Hey there, Sweet Sister!

It's your girl, Brandi.


Today, I'm diving deep into a topic that's been weighing on my heart lately: how we, as women, treat each other.


Now, we've had our fair share of conversations about self-love and comparison in this blog, but I want to shift the focus to how we view and interact with other women. It all started at this event I attended recently where the speaker delved into the power of community and the way we perceive ourselves and others. This speaker was Heidi Calmus, the wife of Dude Dad, which is a growing comedy phenomenon in Northern Colorado and nationwide. You can find her on Instagram @heidicalmus.


This was an event completely by women, for women. If you are from the front range, attend an event by NOCO Women in Business. You won't be disappointed. There were over 100 high quality women of business there that evening. When Heidi asked how we feel walking into a room full of women, many of us admitted to feeling insecure or inadequate. People used words like fat, ugly, not enough, imposter syndrome, poser, too old, too young, don't know anyone, insecure, who's going to want to hang out with me, etc.


But when asked how we view other women in the same room, the responses were eye-opening. Some women were quick to judge, critiquing appearances or making snap assumptions about personalities.


Here's the thing we all need to realize: we're all in this together, navigating our own insecurities and challenges. So why do we feel the need to tear each other down instead of building each other up?


I was fortunate enough to be raised by a mom who always found something positive to say about others, and it's a habit I've tried to carry forward. However, not everyone adopts the same approach. I was genuinely taken aback to learn that some women resort to negative thoughts and judgments about women they have never even met.


Let's get real for a sec: those judgments often stem from our own insecurities projected onto others. And trust me, I've been guilty of it too.


I've had my own share of struggles, particularly after my divorce, when a smear campaign left me questioning how others perceived me. It made me hyper-aware of body language and quick to misinterpret intentions. But through that journey, I've come to realize the importance of self-reflection and healing. Because when we heal ourselves, we're less likely to project our insecurities onto others.


I have a dream... lol. Seriously though. I do have a dream of a world where women support and uplift each other without judgment or gossip.
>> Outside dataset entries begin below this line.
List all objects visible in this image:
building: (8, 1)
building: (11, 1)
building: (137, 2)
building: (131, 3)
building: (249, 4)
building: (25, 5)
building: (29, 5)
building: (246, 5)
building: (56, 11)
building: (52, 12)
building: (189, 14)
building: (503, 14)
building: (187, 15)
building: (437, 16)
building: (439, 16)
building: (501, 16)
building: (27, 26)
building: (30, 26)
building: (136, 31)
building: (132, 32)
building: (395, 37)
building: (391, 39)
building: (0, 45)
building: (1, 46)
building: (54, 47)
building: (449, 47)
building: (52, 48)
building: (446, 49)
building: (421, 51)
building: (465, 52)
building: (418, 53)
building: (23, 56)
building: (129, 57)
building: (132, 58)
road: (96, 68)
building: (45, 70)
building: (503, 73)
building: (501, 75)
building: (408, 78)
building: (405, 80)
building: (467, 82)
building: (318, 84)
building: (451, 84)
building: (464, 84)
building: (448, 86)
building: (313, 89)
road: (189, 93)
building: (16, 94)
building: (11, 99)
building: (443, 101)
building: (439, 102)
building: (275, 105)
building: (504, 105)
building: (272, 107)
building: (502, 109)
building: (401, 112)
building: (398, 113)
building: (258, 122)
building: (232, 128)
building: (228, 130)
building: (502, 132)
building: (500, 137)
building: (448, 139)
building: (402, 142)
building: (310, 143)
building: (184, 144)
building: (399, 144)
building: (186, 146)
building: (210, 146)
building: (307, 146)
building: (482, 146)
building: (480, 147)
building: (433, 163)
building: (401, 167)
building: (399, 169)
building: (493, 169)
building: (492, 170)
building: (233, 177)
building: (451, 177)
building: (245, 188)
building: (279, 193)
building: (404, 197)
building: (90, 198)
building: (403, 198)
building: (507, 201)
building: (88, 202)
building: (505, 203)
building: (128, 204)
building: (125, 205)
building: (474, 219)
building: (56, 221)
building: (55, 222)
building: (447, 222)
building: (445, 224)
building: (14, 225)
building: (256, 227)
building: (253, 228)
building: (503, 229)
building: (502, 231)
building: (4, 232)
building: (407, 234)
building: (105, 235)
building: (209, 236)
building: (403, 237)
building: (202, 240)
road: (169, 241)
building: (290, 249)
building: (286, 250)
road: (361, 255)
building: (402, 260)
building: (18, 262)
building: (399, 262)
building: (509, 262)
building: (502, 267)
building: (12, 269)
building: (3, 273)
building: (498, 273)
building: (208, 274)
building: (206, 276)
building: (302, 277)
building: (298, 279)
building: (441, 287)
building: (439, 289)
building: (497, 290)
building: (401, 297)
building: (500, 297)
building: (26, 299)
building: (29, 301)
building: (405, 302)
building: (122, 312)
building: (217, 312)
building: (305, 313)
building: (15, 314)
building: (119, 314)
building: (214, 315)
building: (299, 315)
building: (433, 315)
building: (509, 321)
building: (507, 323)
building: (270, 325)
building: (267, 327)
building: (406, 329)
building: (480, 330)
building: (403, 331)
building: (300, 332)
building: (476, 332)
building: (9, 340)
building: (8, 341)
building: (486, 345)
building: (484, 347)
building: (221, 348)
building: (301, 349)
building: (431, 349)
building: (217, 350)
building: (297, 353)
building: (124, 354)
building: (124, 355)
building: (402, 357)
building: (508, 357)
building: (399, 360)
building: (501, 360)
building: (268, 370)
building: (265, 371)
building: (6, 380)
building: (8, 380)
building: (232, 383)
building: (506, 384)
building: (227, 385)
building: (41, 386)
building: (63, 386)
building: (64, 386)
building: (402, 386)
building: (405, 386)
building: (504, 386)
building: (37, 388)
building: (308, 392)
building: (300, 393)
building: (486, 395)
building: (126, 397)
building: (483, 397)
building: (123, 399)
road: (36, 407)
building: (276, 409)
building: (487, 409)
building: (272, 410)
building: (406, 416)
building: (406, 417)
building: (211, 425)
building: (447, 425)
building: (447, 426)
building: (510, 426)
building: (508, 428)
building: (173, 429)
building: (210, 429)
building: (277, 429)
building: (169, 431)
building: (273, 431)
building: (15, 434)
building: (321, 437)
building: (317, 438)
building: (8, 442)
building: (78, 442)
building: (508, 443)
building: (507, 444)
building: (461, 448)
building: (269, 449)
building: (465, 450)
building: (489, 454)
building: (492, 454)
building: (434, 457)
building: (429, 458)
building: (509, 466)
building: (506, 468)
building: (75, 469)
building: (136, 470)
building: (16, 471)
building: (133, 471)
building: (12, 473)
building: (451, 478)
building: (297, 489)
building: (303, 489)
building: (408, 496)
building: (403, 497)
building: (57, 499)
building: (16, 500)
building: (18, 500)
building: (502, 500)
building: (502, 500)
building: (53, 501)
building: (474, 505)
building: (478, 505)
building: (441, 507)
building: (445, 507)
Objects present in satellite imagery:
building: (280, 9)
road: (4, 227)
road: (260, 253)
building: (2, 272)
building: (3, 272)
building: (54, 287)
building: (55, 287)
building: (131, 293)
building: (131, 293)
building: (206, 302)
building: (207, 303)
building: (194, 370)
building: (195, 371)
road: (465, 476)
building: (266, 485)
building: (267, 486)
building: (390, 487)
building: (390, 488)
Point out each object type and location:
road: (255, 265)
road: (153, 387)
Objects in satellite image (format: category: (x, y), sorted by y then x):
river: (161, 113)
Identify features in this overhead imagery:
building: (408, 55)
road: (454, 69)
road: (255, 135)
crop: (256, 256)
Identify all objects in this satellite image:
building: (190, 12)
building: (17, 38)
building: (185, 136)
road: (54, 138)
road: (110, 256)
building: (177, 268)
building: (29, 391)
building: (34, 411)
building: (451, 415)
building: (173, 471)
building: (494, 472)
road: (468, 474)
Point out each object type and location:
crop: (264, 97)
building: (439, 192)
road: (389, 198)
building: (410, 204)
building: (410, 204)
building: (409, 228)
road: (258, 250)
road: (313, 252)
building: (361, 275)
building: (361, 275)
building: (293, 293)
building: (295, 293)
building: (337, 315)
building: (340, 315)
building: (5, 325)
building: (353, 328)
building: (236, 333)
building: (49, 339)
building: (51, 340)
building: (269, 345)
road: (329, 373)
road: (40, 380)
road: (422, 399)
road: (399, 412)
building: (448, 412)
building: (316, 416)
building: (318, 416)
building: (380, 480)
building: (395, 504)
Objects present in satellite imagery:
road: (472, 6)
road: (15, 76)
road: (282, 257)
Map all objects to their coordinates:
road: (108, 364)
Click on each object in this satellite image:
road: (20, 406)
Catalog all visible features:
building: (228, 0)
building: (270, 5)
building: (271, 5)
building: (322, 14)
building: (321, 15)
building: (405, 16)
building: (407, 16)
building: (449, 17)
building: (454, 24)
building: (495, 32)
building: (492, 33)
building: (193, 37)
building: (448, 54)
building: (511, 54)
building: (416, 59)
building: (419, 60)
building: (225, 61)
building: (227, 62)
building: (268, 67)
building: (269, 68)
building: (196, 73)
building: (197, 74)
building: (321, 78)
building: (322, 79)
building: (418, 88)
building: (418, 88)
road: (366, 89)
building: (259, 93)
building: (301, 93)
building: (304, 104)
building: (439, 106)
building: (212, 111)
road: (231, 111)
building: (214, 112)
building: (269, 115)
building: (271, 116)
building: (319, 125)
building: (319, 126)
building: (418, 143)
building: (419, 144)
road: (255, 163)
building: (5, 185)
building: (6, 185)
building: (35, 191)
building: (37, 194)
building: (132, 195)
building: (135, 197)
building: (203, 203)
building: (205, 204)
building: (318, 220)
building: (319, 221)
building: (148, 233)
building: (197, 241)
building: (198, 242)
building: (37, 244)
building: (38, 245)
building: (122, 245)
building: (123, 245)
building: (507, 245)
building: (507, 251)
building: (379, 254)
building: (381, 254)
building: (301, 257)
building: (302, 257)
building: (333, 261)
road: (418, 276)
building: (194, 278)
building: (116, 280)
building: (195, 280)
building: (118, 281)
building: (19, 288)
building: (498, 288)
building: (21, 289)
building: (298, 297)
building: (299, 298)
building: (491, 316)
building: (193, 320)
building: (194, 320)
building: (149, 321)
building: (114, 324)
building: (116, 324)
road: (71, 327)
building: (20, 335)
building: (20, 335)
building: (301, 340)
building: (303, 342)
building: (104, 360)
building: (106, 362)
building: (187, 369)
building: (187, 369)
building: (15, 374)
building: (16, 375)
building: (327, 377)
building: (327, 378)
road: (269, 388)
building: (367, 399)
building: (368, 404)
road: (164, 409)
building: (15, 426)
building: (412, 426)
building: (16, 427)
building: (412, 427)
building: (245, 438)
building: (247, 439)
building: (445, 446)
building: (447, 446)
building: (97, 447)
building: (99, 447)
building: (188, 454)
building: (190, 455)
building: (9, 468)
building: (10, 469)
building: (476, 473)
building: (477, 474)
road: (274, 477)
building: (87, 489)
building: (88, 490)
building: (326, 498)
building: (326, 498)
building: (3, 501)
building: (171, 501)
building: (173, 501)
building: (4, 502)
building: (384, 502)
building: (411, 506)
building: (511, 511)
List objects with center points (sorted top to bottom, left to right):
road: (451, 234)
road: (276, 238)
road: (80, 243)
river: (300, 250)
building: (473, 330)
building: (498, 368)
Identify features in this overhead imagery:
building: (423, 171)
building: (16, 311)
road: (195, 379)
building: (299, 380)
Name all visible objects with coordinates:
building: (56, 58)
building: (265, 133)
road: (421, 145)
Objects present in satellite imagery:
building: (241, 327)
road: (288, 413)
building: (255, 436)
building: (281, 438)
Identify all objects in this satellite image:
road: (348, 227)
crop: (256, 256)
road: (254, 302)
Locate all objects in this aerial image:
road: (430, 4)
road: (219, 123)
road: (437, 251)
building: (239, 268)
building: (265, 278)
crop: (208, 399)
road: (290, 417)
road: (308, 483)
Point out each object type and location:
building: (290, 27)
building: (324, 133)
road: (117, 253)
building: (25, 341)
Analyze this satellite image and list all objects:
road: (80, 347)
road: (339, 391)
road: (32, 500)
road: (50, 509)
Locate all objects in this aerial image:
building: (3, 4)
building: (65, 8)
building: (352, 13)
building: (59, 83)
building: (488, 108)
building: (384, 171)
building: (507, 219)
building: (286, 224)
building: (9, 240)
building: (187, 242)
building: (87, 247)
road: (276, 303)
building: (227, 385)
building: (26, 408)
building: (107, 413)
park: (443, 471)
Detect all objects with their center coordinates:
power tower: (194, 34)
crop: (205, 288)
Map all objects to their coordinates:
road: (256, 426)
I really do think we can create this, but it requires us to do the inner work and choose kindness over criticism.


So next time you come across a woman who is different than you, or that you don't understand, or cannot read, instead of focusing on flaws or differences, try to see the beauty and strength within her. And if you catch yourself entertaining negative thoughts, take a moment to reflect on where those thoughts are coming from. Your thoughts about her might actually be revealing something you need to sit with inside yourself.


Together, we can cultivate a community of empowered, supportive women who lift each other up and radiate positivity. So let's commit to being the change we wish to see in the world.


That's a wrap for today, Sweet Sisters.

Remember to stay sparkly and help others sparkle too.